Under Rosie D.'s standard, Ruel should be eligible for a case manager/care coordinator to work with the family to put together the team that would care for him. What sort of person could put together the team to help a child like Ruel? Hold can you facilitate a connection that allows a therapeutic relationship when the members hold such different views of how the child works? Who will the parents choose to be on the team? What if the parent says "I don't want Headstart on the team" Or "I don't like that psychiatrist- I will get in line for a new one in six months."? What will happen when you try to convene these teams?
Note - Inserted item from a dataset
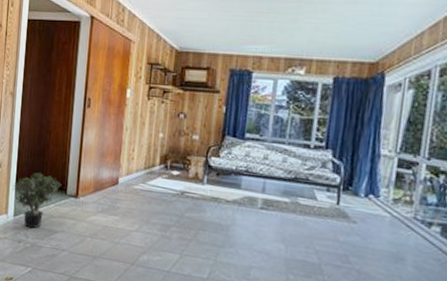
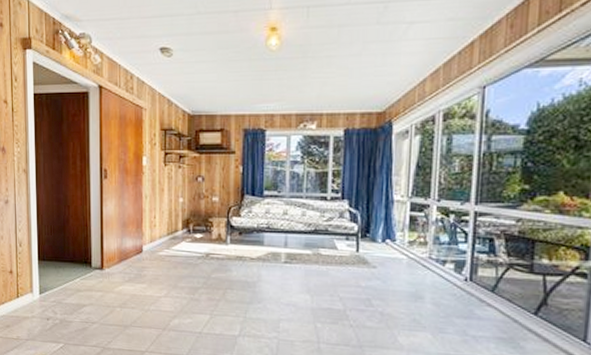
potted plant: present [13,172,61,229] -> none [36,247,85,305]

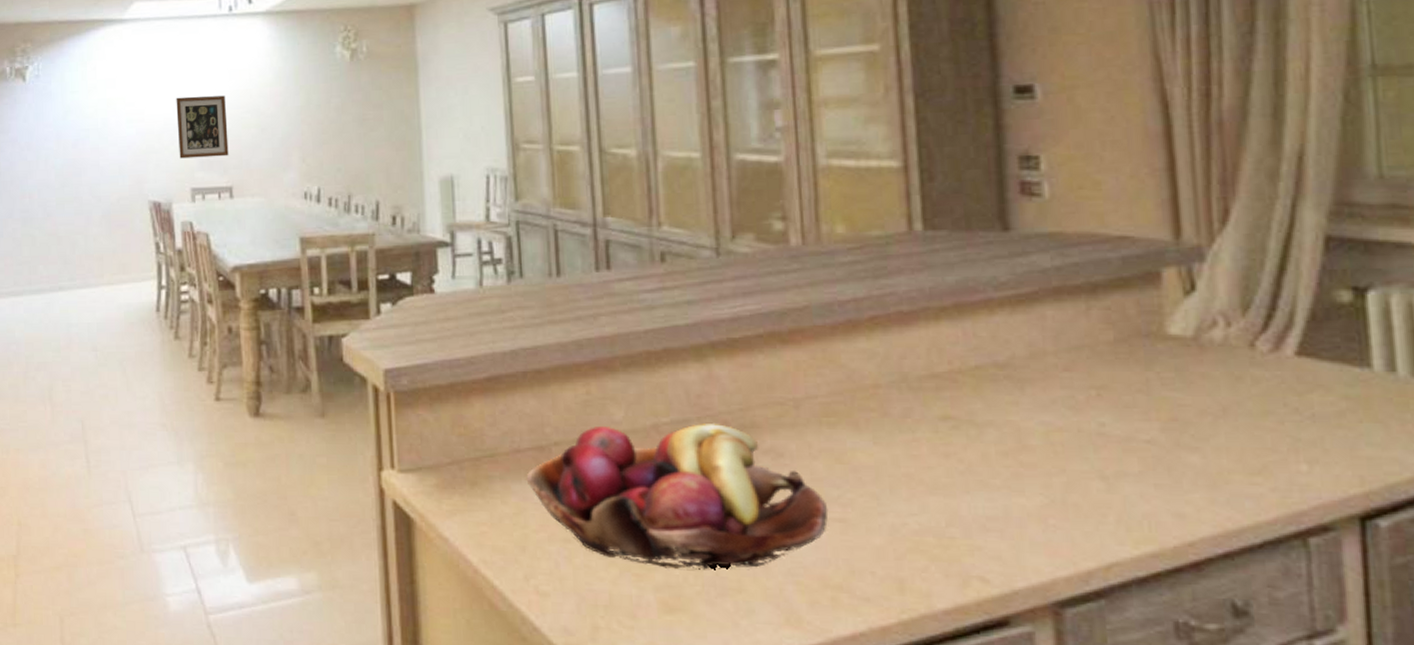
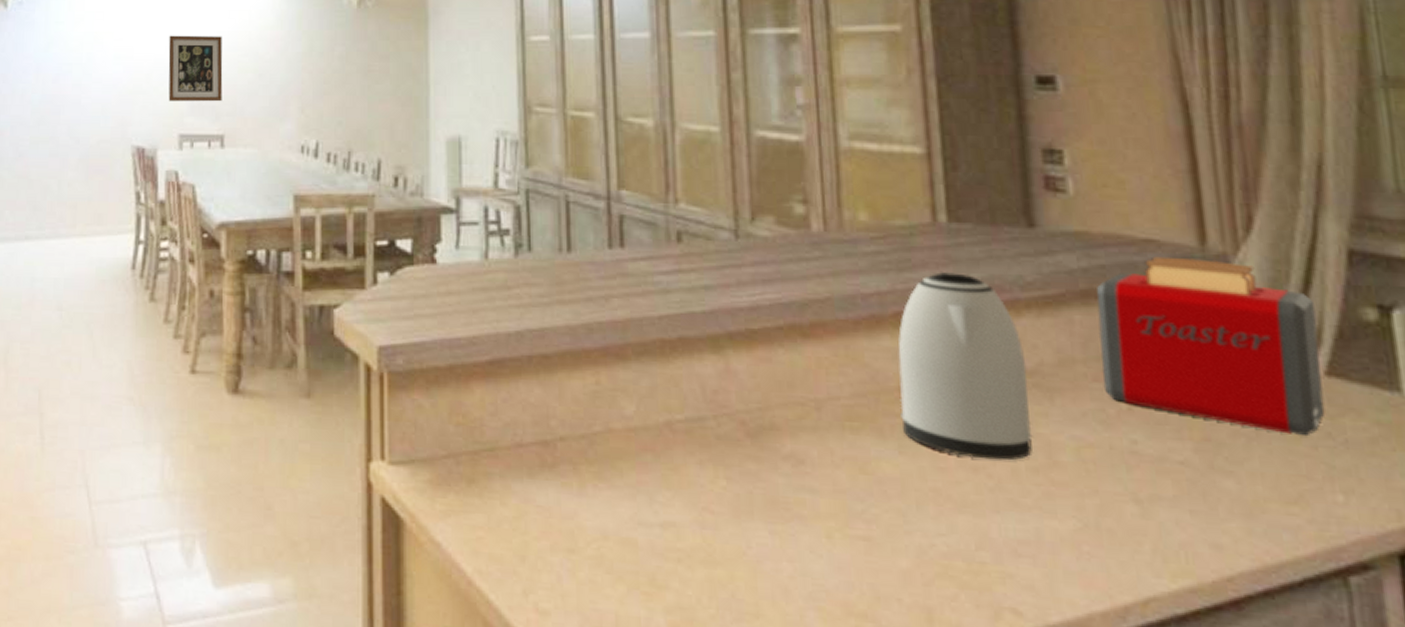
fruit basket: present [526,424,829,571] -> none [528,420,852,591]
kettle: none [873,277,1003,446] -> present [898,272,1033,461]
toaster: none [1069,252,1294,413] -> present [1096,256,1325,437]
As I was pondering the reality of how this is going to work out, I remembered another story. A baby from the mid-1980s, with a fever, on whom I performed a spinal tap that was clear, but was later found to have evidence of early H. flu meningitis. By this time we got the spinal tap results ack, the child appeared well, and had never received IV antibiotics. We convinced the parents to allow us to hospitalize and treat the child even though he looked fine by the time that we had caught up with him. After 10 days of IV antibiotics, during which the child appeared to be in perfect health, the patient, was discharged, with no evidence of meningitis. After that, their child was fine by both the parent's and the doctor's criteria. I think, however, that the parents thought I was crazy to insist on such invasive treatment of a child who appeared to have healed himself; I followed the guidelines for the treatment of meningitis, but wondered constantly whether or not these guidelines made sense in the context of this case. That what is going on in mental health care right now- we have some powerful medications for the treatment of mental illness, some guidelines for treatment, and to the outside world, those guidelines seem pretty thin. Families want treatment in the crisis, and don't yet see the point of the other stuff we do. In the end, I think, it will only work if the parents are to be in charge, even if their understanding of disease doesn't match ours.
Ruel's family has identified a new psychiatrist, who agreed to take the case. I am pessimistic that medications can help him without the "wraparounds" like home-based services and Headstart, but I need to let the family form the treatment team if we are to have any hope of helping this child.